DATA FOR REVIEW >>
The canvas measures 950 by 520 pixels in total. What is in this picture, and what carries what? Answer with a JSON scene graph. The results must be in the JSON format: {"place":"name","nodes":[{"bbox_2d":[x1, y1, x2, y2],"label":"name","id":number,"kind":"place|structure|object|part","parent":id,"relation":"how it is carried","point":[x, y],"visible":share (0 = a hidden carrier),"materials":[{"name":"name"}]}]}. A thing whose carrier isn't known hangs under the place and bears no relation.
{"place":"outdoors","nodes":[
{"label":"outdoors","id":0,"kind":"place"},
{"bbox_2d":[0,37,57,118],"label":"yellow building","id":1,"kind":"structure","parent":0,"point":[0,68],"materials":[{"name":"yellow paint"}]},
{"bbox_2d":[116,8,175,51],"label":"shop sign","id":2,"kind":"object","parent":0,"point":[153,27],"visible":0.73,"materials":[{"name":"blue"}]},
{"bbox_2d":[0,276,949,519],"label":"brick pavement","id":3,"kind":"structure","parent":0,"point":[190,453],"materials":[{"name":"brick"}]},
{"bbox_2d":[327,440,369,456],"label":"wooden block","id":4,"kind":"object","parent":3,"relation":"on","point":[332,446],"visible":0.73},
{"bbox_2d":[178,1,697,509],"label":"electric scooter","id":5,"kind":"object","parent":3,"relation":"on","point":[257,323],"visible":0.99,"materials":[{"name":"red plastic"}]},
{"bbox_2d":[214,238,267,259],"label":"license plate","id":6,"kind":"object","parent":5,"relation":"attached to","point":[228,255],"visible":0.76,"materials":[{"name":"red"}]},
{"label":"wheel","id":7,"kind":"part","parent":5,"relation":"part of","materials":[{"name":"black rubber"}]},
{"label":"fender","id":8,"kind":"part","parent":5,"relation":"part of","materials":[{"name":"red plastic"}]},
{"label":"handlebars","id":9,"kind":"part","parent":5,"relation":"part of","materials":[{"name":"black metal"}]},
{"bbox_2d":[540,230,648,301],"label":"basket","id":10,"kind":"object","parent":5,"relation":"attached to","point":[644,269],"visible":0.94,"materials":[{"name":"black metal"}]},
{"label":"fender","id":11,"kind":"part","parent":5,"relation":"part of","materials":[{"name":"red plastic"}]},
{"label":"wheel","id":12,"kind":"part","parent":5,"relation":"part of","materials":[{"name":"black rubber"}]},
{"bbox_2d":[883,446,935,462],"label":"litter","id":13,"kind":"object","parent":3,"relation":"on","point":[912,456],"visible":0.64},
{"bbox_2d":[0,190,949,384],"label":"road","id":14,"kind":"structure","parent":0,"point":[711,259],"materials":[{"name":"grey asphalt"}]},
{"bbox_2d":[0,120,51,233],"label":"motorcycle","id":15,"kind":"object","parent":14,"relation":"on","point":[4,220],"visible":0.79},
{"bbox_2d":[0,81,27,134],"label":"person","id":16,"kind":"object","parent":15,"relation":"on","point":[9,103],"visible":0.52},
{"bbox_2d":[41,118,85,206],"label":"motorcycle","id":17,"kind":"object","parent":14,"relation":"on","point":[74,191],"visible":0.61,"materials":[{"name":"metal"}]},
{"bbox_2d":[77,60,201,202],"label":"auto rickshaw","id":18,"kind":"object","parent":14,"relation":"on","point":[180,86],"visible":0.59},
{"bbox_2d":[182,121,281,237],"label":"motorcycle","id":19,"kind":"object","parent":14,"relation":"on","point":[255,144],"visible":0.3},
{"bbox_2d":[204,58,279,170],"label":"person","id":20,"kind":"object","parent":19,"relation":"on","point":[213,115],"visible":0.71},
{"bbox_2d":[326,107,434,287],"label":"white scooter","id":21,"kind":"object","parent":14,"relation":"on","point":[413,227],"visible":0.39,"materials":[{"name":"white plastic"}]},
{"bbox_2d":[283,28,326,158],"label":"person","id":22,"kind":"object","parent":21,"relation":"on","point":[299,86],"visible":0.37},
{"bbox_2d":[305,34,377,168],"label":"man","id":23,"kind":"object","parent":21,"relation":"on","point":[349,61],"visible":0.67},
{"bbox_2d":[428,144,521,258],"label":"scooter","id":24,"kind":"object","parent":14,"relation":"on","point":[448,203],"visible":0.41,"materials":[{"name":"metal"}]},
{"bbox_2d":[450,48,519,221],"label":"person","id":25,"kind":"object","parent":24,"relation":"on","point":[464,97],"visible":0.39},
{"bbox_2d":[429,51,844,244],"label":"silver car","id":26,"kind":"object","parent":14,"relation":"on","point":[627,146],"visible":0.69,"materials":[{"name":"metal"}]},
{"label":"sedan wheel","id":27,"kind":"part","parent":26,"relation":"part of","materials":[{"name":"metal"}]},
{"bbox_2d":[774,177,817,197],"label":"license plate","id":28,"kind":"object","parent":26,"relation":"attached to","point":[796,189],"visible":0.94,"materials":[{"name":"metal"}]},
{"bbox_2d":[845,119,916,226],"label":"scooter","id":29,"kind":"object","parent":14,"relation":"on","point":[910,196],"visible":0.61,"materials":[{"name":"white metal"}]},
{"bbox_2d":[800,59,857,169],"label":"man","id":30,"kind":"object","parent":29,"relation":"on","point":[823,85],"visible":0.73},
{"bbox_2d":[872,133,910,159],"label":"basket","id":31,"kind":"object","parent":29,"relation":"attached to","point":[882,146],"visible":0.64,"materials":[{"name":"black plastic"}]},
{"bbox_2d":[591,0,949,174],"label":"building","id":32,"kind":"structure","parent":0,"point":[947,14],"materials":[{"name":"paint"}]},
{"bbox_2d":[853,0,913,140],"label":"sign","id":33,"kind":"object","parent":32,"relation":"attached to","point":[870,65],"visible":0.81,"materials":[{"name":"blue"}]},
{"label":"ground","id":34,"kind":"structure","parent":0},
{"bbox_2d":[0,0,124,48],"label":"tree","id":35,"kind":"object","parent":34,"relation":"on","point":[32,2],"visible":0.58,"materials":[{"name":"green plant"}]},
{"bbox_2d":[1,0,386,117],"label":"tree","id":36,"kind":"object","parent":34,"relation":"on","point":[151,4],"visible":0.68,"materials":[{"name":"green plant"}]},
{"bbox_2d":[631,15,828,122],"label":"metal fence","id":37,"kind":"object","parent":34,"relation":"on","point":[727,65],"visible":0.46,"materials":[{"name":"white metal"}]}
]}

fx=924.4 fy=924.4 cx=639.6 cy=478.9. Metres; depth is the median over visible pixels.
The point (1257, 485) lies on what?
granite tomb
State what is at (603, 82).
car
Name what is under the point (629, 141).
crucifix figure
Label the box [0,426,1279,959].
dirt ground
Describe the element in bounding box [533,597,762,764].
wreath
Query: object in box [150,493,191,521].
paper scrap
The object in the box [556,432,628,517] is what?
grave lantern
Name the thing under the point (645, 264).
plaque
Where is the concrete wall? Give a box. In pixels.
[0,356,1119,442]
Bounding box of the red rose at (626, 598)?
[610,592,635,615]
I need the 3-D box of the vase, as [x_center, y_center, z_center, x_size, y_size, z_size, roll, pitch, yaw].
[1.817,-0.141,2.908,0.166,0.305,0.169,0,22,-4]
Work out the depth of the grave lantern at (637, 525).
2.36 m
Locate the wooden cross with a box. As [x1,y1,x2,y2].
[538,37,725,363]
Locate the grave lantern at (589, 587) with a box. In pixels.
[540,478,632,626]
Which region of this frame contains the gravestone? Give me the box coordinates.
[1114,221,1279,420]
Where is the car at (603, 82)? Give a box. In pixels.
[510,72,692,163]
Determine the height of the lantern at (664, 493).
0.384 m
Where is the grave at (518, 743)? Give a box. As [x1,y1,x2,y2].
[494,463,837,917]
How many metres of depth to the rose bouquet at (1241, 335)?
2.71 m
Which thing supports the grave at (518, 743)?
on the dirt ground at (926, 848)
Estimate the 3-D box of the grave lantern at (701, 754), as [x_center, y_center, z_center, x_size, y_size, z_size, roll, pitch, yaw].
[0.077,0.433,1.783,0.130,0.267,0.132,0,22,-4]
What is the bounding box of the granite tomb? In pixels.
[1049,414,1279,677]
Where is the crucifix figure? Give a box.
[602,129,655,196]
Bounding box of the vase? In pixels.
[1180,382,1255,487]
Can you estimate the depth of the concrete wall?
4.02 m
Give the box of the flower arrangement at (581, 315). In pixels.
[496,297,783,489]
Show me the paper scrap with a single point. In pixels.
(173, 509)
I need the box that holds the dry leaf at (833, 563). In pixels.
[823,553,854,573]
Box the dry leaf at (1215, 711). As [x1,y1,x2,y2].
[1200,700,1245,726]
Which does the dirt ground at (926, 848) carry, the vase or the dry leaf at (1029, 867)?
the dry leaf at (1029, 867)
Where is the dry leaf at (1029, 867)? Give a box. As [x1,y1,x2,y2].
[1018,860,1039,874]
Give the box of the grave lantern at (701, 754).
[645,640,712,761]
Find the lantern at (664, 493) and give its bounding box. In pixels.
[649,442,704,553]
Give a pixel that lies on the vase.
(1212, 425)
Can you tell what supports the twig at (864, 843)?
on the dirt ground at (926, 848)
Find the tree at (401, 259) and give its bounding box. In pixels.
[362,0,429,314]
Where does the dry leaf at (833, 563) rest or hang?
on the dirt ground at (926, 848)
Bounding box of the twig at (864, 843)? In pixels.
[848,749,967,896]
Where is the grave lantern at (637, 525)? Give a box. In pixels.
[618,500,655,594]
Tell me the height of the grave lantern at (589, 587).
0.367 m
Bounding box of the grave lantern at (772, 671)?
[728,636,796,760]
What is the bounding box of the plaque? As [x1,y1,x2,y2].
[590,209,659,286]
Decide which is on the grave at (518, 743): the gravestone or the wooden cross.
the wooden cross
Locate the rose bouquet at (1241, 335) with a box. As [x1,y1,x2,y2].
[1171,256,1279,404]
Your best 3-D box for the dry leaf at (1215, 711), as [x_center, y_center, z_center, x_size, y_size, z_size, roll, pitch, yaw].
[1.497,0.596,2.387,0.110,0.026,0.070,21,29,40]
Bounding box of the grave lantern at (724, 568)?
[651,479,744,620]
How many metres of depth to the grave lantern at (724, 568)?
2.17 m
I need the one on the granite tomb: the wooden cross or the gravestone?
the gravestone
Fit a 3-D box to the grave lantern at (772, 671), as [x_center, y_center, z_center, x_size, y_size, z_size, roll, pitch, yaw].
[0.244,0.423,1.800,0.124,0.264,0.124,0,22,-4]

PROBLEM TO SOLVE >> In the records above, return only the line that contains "Bounding box of the grave lantern at (772, 671)?" and every line after it through the last, exactly as they appear.

EXERCISE ANSWER >>
Bounding box of the grave lantern at (772, 671)?
[728,636,796,760]
What is the bounding box of the plaque? As [x1,y1,x2,y2].
[590,209,659,286]
Decide which is on the grave at (518, 743): the gravestone or the wooden cross.
the wooden cross
Locate the rose bouquet at (1241, 335) with a box. As [x1,y1,x2,y2].
[1171,256,1279,404]
Your best 3-D box for the dry leaf at (1215, 711), as [x_center, y_center, z_center, x_size, y_size, z_size, roll, pitch, yaw].
[1.497,0.596,2.387,0.110,0.026,0.070,21,29,40]
Bounding box of the grave lantern at (724, 568)?
[651,479,744,620]
How many metres of depth to the grave lantern at (724, 568)?
2.17 m
I need the one on the granite tomb: the wooden cross or the gravestone?
the gravestone
Fit a 3-D box to the grave lantern at (772, 671), as [x_center, y_center, z_center, x_size, y_size, z_size, roll, pitch, yaw].
[0.244,0.423,1.800,0.124,0.264,0.124,0,22,-4]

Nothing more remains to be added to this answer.